┌──

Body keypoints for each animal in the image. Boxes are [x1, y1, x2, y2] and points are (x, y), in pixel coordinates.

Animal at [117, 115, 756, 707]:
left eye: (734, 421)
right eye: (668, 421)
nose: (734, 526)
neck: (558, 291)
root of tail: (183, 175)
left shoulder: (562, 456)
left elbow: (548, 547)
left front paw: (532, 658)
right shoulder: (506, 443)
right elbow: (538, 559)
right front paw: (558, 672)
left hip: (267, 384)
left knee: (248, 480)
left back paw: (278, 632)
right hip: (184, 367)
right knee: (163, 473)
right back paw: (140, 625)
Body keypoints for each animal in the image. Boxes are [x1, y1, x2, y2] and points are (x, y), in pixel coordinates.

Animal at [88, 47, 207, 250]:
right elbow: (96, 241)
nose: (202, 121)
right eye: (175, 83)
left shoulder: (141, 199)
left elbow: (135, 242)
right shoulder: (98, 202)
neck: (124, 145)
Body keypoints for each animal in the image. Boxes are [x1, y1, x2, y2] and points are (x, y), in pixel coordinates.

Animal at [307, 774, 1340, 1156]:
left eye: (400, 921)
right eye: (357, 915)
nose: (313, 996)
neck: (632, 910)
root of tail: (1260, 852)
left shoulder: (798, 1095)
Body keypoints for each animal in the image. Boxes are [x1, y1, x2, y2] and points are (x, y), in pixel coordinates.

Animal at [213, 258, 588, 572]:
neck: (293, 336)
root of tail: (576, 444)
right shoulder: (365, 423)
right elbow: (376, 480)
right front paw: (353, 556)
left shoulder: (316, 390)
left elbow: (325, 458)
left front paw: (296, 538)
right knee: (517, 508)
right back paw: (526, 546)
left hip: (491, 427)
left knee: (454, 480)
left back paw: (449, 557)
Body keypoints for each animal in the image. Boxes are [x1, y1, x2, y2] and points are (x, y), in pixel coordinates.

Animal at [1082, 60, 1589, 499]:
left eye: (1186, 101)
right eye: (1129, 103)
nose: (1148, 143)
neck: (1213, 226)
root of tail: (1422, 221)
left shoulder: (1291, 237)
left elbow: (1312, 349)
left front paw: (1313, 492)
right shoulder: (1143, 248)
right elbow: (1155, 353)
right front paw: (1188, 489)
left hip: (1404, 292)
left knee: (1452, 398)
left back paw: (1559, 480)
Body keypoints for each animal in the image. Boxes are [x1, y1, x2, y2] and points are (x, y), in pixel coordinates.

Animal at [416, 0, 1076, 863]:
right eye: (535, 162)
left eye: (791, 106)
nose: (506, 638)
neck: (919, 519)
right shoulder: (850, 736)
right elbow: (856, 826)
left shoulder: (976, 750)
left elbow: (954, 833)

└──

• WHAT YOU ARE ASKED TO DO: Which lines of the records contain the word "front"? Copy each of them.

• EXERCISE ANSWER:
left front paw: (532, 658)
right front paw: (558, 672)
right front paw: (353, 556)
left front paw: (296, 538)
left front paw: (1313, 492)
right front paw: (1188, 489)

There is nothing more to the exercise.